The survey, conducted by Skipton Building Society, involved 660 retired couples.
The findings suggest couples struggle to cope without the structure of their old routines. One quarter of respondents said they never imagined their relationship would be so tricky to manage after giving up work.
A significant 80% said they no longer shared the same interests and hobbies as their spouse, while four in 10 admitted they needed to learn to live alone together again without the distraction of work and children. The new stresses and pressures of so much free time led one third of respondents to regularly argue about silly things, while 13% said they ‘irritate each other beyond belief’.
Stacey Stothard, Corporate Communications Manager at Skipton Building Society, said when they are young couples spend a great deal of their lives apart, pursuing their own ventures at work or in their spare time. “Suddenly, when faced with the prospect of spending 24 hours a day together, seven days a week, without work or the children to talk about, couples can find it hard to adjust,” she explained.
Sadly many dreams of a golden retirement are scuppered by money worries. Half of all respondents admitted they felt stressed by a lack of it and many complained that their partner liked to spend all the money, while they preferred to save.

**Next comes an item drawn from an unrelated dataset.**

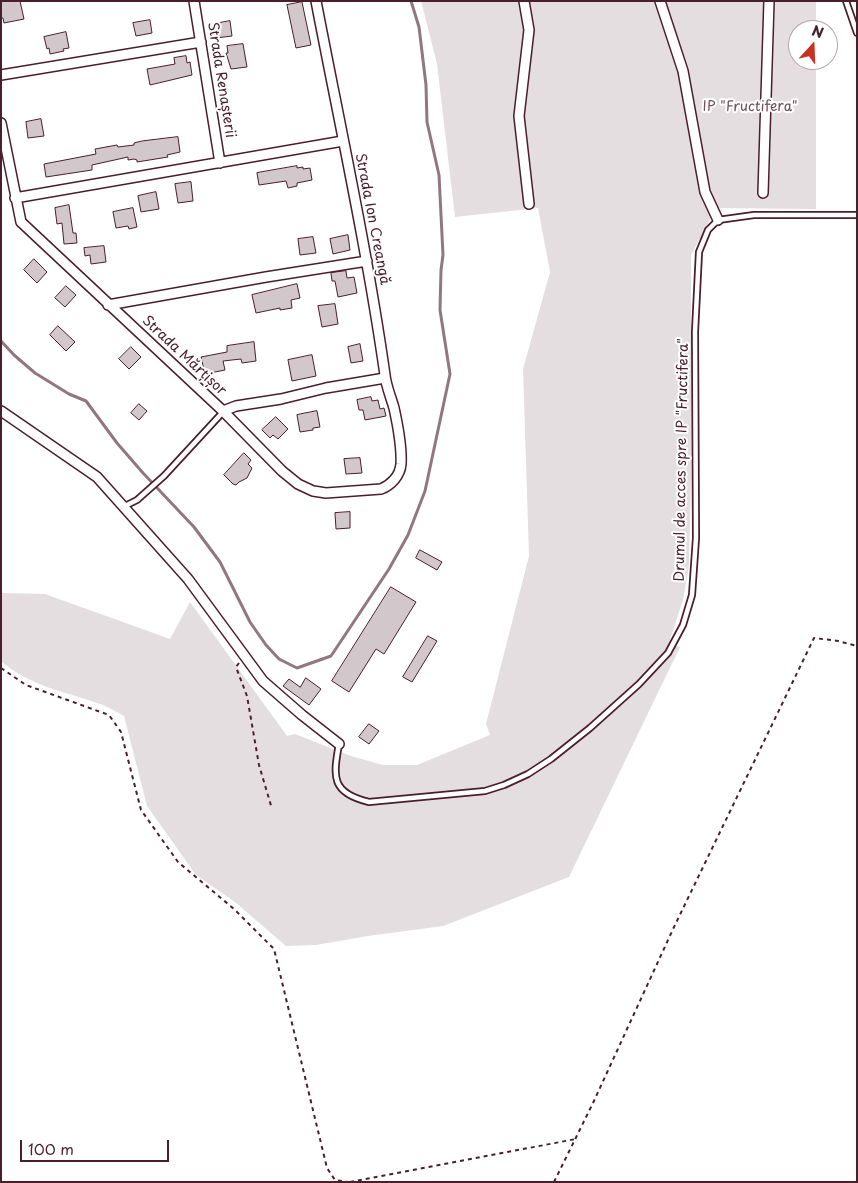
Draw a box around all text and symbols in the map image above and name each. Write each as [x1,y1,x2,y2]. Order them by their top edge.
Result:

Despite the inevitable shifts in relationship dynamics, retirement is for most an enjoyable time. Nine in 10 couples believed they’d slip into a happy routine eventually and 93% said the glitch was temporary and had no impact on the love or commitment they felt towards their other half.
Ms Stothard believes the key to a harmonious retirement is planning. By discussing the options and being honest about their expectations and hopes, couples can avoid any future clashes and make the compromises necessary for equal happiness.